Response: Based on a recent study (Bertini, et al. bioRxiv 2021.12.19.473359; doi: https://doi.org/10.1101/2021.12.19.473359), the 2,3-disulfated polyxylan oligosaccharide is the key sugar moiety of PPS binding to S-protein RBD. MPS has heparin-like molecular structure with a high level of sulfo groups allowing this glycan to interact with S-protein.
- In section 2.4, can you address the reader any reason for MPS & PPS being a stronger inhibitor than heparin?
Response: This could be due to the higher level of sulfation on MPS and PPS than heparin.
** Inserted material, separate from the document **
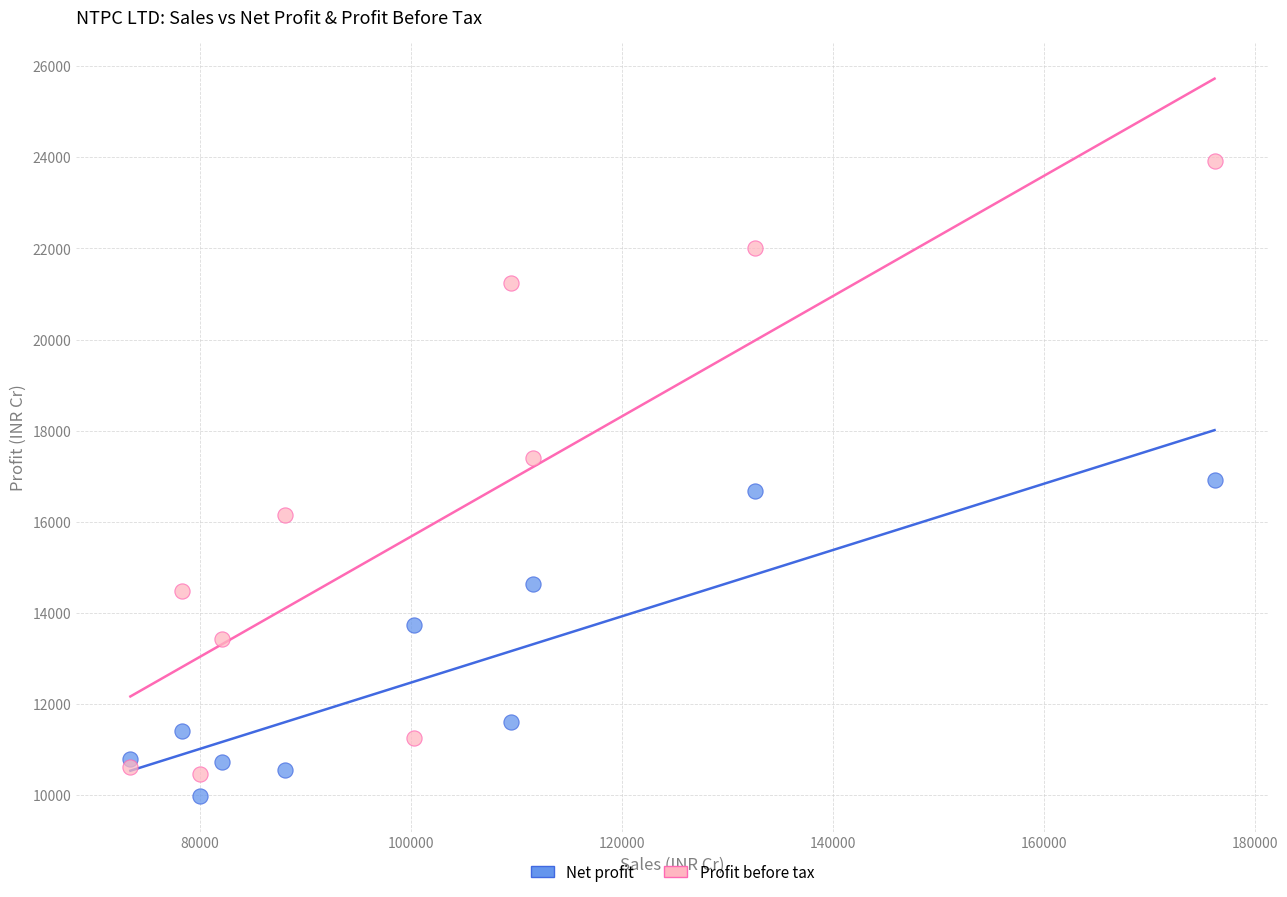

Across all data points, what is the range of X values (max minus min)?

102810.6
The average heparin disaccharide contains ~2.7 sulfo groups while MPS disaccharide has > 4 sulfo groups and PPS disaccharide has > 3 sulfo groups.
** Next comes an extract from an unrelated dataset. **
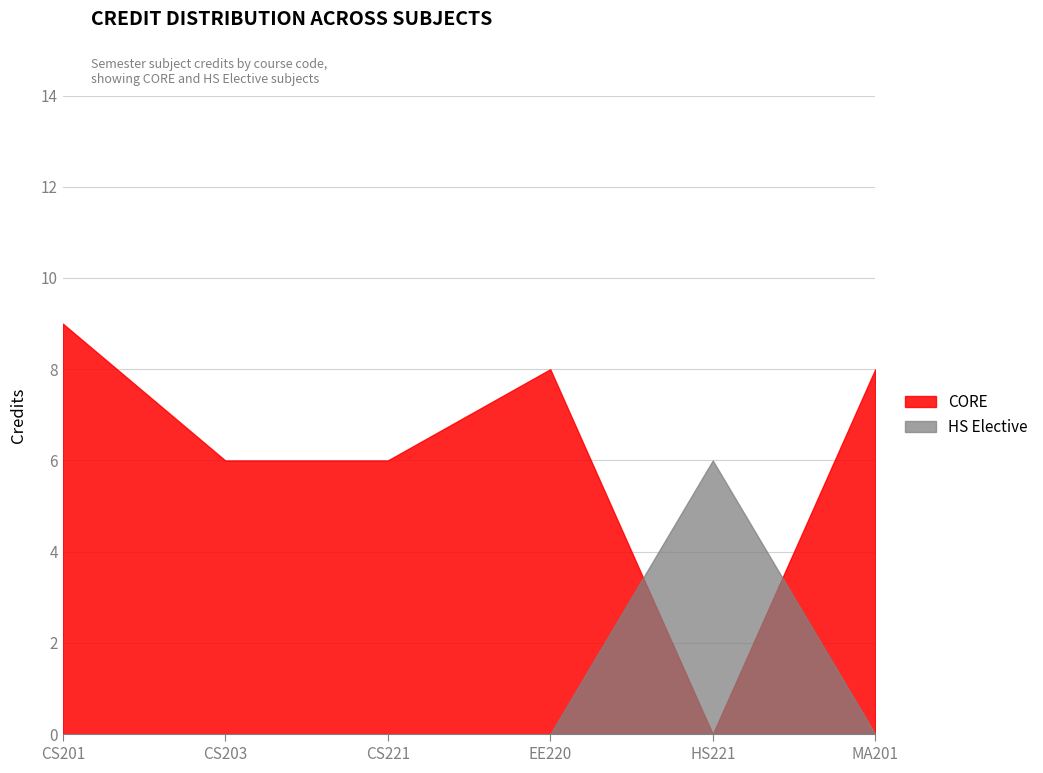

Which series has the largest range (max minus min)?

CORE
- Grammatical errors need to be checked throughout the manuscript
Response: Grammatical errors have been carefully checked and fixed.
- Please maintain the reference style format to be consistent for all the references.
Some references do not have full journal name; Some references do not have volume and page numbers; If the reference is obtained in web, an access date is required.
Response: All the references are carefully checked and formatted.
Reviewer 3 Report
The authors claim to give an overview on the binding capacities of sulphated glycans towards ACE2 receptor. After a screening step, only two molecules (PPS and MPS) are tested in detail. Both show an interesting binding pattern. In addition, these molecules are already in medical use, so they are promising candidates for further application.
Major concern:
The experiments are well planned and well done. However, for the in vitro tests (Fig 7) I miss appropriate controls. At least one other charged molecule AND a non-charged polysaccharide should be included in order to make sure that the measured inhibition is not due to unspecific concentration effects.
Minors:
119 typo: Y501N should be N501Y I suppose.
Fig2: The black line (“summery”) should be thicker, now it is more or less invisible.
Fig4: Explain why for PPS are only 4 concentration points and for the others 5.
Fig4: A+B=heparin, C+D=PPS, E+F=MPS – give this information also in the figure, currently not easy to assign.
Author Response
Thanks for your positive and valuable comments on our manuscript. We have revised our manuscript carefully according to these comments. A point-by-point response to comments in the attached file.
Author Response File: Author Response.pdf
Round 2
Reviewer 1 Report
The revision is appropriate but attenuated virions can be examined.
Generally, the present study is acceptable due to the instrumental inhibition of interaction between the receptor and ligands. However, there are commercially available viral models developed to check it.
Author Response
The revision is appropriate but attenuated virions can be examined.
Generally, the present study is acceptable due to the instrumental inhibition of interaction between the receptor and ligands. However, there are commercially available viral models developed to check it.
Response: Thanks for reviewer's positive and constructive comments.
The pseudovirus is a well-accepted model. There is no functional difference between a pseudovirus and an attenuated virus regarding the spike protein. Furthermore, our studies require dose response curves. Thus, the use of an expensive commercial attenuated virus, in the quantities required for our studies, would be cost prohibitive, unlike the pseudovirus that we generate ourselves. We also have no way to generate or propagate our own attenuated virus as this would require the use of either a BSL3 or a high level BSL2 lab to which we do not have access.
Reviewer 3 Report
Now its fine! Thank you!
Author Response
Thanks for the reviewer's positive comments.